Last-minute appropriations presented by Nevada Legislature
As the 2019 Legislature entered its final few hours, lawmakers amended a laundry list of appropriations into two seemingly innocuous bills — at least some of which could fairly be described as pork.
Ways and Means Chair Maggie Carlton, D-Las Vegas, told her committee before the amendments were presented most of the projects included just had to wait to see how much money was left at the end of session.
Among them are $1 million apiece to relocate the National Atomic Testing Museum and to plan and design renovations, repairs and improvements to the Reno-Sparks Livestock Events Center. The original SB501 only dealt with relocating the Atomic Testing Museum.
After amendment, that measure and SB528 included two-dozen appropriations. SB528 originally contained only a $2 million appropriation to the Ruvo Brain Health Center.
The Harrah College of Hotel Administration at UNLV got $500,000 to increase the diversity of gaming industry leaders.
The Springs Preserve Foundation got $1 million to relocate the Nature Gallery and build play and classroom areas; the Sustainability Center $2 million to expand exhibit space and build a large classroom.
The Grants Management office got $1 million to support a pilot program allowing state agencies, local and tribal governments and non-profits to seek grants from that agency.
Refurbishing Marlette Hall at Western Nevada College will get $105,000.
Several of the appropriations went to restore budget requests that were cut earlier in session including $5 million to help White Pine County pay to build a new courthouse and $709,150 to fund production of another season of the TV show Outdoor Nevada.

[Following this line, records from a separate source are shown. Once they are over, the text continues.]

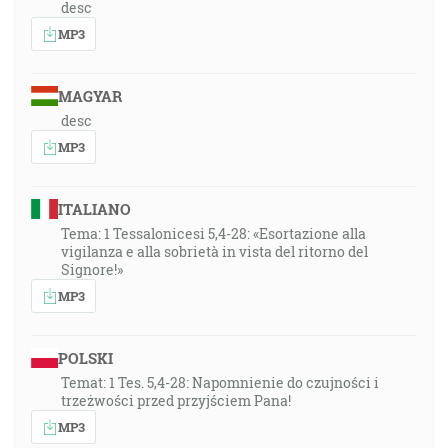
desc
MP3
MAGYAR
desc
MP3
ITALIANO
Tema: 1 Tessalonicesi 5,4-28: «Esortazione alla
vigilanza e alla sobrietà in vista del ritorno del
Signore!»
MP3
POLSKI
Temat: 1 Tes. 5,4-28: Napomnienie do czujności i
trzeżwości przed przyjściem Pana!
MP3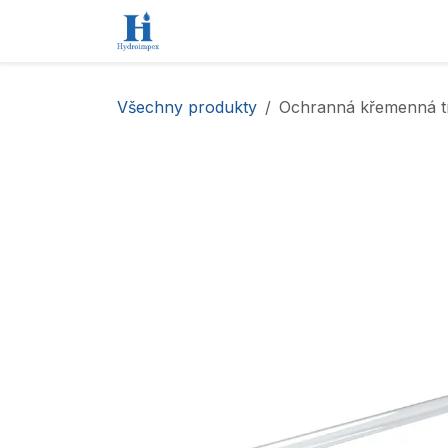
Přejít na obsah
Úvod
Obchod
Kontaktujte nás
Všechny produkty
Ochranná křemenná t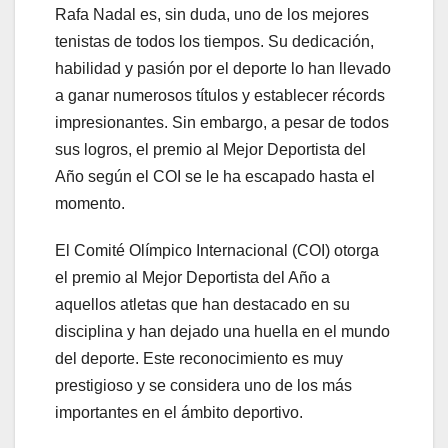
Rafa Nadal es, sin duda, uno de los mejores
tenistas de todos los tiempos. Su dedicación,
habilidad y pasión por el deporte lo han llevado
a ganar numerosos títulos y establecer récords
impresionantes. Sin embargo, a pesar de todos
sus logros, el premio al Mejor Deportista del
Año según el COI se le ha escapado hasta el
momento.
El Comité Olímpico Internacional (COI) otorga
el premio al Mejor Deportista del Año a
aquellos atletas que han destacado en su
disciplina y han dejado una huella en el mundo
del deporte. Este reconocimiento es muy
prestigioso y se considera uno de los más
importantes en el ámbito deportivo.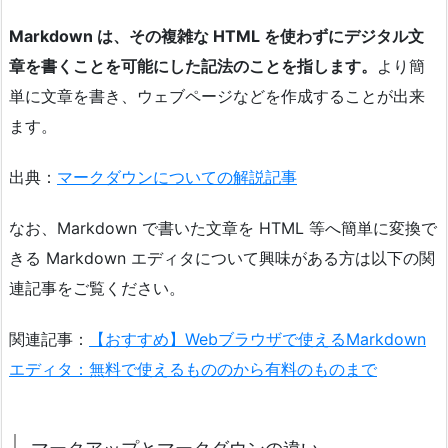
Markdown は、その複雑な HTML を使わずにデジタル文
章を書くことを可能にした記法のことを指します。
より簡
単に文章を書き、ウェブページなどを作成することが出来
ます。
出典：
マークダウンについての解説記事
なお、Markdown で書いた文章を HTML 等へ簡単に変換で
きる Markdown エディタについて興味がある方は以下の関
連記事をご覧ください。
関連記事：
【おすすめ】Webブラウザで使えるMarkdown
エディタ：無料で使えるもののから有料のものまで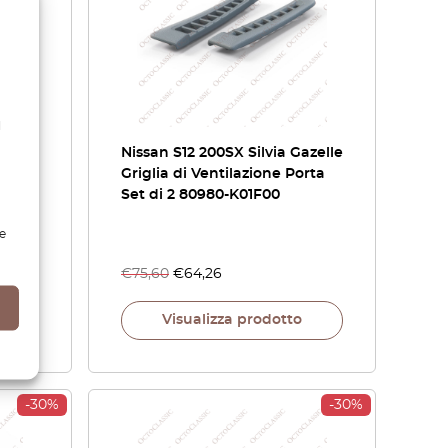
l
azelle
Nissan S12 200SX Silvia Gazelle
to
Griglia di Ventilazione Porta
0
Set di 2 80980-K01F00
e
€
75,60
€
64,26
Visualizza prodotto
-30%
-30%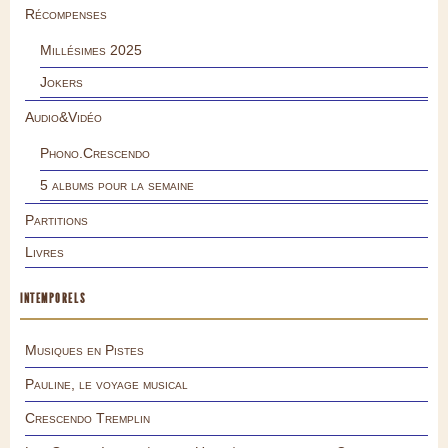
Récompenses
Millésimes 2025
Jokers
Audio&Vidéo
Phono.Crescendo
5 albums pour la semaine
Partitions
Livres
INTEMPORELS
Musiques en Pistes
Pauline, le voyage musical
Crescendo Tremplin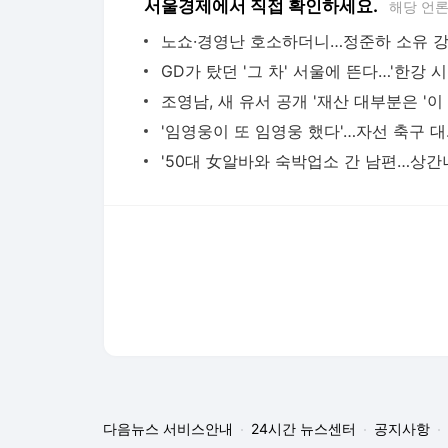
다음뉴스 서비스안내
24시간 뉴스센터
공지사항
기사배열책임자 : 임광욱
청소년보호책임자 : 이호원
뉴스 기사에 대한 저작권 및 법적 책임은 자료제공사 또는
© Daum Corp.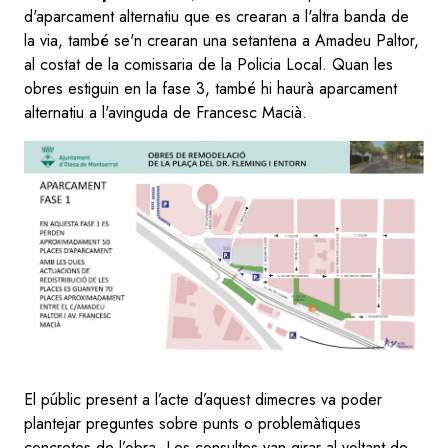
d'aparcament alternatiu que es crearan a l'altra banda de
la via, també se'n crearan una setantena a Amadeu Paltor,
al costat de la comissaria de la Policia Local. Quan les
obres estiguin en la fase 3, també hi haurà aparcament
alternatiu a l'avinguda de Francesc Macià.
El públic present a l’acte d’aquest dimecres va poder
plantejar preguntes sobre punts o problemàtiques
concretes de l’obra. Les consultes van girar al voltant de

Sen. Pete Goicoechea, R-Eureka, has been trying to get some help for the courthouse project for a decade. The historic 100-year-old courthouse is overwhelmed with space and safety issues because of cases involving inmates at Ely State Prison.
Lawmakers voted to pump $20 million into starting the UNLV Engineering and Academic Research building project, simultaneously authorizing the school to raise and spend $20 million in matching funds.
They also voted $458,193 for expansion of the Great Basin College Welding Lab expansion.
The Nevada Blind Children’s Foundation will get $1 million to support getting children to their afterschool programs.
Also restored were three separate pots of money originally in the school safety budget.
They are $1.36 million a year for block grants to hire social workers and mental health professionals, $2.75 million a year to hire and equip school resource officers and police and $2.35 million a year to the Department of Education to develop a social, emotional, academic development strategic plan.
The largest appropriations center around increasing acute care reimbursement rates under Medicaid. Neonatal and pediatric intensive care rates that will get $9.6 million over the biennium. Acute care reimbursement increases for non-neonatal/pediatric cases will get a total of just under $36 million.
There were also a couple of appropriations that were necessary to provide for agency needs including $1 million to cover the cost of office rentals during remodeling the Grant Sawyer Building in Las Vegas and $649,300 to cover the cost of computer programming at the Department of Motor Vehicles required because of legislation passed by the 2019 session.